Written task
Throughout the listing that follows, find each line with the word "木岛主道" and copy it.

Information supplied

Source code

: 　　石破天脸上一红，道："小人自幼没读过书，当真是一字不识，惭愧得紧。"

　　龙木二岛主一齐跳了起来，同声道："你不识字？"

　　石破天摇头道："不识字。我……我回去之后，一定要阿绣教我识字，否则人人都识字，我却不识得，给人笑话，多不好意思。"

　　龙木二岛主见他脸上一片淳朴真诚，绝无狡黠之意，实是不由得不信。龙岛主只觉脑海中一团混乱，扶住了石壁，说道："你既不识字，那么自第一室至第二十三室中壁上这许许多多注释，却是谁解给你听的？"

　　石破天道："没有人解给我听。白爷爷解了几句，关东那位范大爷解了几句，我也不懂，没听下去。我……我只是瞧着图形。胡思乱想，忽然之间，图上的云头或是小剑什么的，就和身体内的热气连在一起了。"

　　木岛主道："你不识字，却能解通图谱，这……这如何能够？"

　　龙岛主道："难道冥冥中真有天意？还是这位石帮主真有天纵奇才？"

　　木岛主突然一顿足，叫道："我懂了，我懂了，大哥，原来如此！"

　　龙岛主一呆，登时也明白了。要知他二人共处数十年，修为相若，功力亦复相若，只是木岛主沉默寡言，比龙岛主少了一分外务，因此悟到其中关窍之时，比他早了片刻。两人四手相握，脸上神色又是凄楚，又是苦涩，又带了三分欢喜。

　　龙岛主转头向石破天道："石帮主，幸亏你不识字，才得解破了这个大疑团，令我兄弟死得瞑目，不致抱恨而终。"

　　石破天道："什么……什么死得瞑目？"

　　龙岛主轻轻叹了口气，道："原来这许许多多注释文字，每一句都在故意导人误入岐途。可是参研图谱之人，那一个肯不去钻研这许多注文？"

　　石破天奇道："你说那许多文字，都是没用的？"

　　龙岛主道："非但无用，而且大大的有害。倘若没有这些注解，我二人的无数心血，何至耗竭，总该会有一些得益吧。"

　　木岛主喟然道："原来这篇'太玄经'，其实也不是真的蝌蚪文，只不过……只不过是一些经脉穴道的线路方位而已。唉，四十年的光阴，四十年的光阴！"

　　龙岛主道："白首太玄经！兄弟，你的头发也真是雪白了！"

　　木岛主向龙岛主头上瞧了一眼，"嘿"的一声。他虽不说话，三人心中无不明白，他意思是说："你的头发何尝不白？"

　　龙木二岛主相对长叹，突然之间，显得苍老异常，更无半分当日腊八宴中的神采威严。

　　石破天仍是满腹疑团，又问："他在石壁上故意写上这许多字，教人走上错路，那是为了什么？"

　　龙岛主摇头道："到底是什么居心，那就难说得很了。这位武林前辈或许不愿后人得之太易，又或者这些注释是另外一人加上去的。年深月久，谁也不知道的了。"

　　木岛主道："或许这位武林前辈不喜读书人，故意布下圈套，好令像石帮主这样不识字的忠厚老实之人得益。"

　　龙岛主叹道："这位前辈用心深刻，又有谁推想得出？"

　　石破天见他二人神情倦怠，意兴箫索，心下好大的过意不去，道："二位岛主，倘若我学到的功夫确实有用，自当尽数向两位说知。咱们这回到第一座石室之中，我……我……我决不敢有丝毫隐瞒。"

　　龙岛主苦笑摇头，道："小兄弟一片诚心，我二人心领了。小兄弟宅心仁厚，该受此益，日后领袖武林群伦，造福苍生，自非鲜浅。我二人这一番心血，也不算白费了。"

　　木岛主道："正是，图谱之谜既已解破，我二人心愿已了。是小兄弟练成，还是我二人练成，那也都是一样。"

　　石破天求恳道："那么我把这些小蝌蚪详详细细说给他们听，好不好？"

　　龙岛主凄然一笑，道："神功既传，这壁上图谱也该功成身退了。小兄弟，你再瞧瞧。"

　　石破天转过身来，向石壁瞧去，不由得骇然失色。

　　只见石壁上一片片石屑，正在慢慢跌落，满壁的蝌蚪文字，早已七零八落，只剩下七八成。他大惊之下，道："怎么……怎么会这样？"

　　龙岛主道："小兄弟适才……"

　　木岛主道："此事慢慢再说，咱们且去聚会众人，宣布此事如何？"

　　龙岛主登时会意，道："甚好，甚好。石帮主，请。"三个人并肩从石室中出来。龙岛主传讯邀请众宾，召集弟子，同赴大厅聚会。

Exercise response
　　木岛主道："你不识字，却能解通图谱，这……这如何能够？"
　　木岛主道："或许这位武林前辈不喜读书人，故意布下圈套，好令像石帮主这样不识字的忠厚老实之人得益。"
　　木岛主道："正是，图谱之谜既已解破，我二人心愿已了。是小兄弟练成，还是我二人练成，那也都是一样。"
　　木岛主道："此事慢慢再说，咱们且去聚会众人，宣布此事如何？"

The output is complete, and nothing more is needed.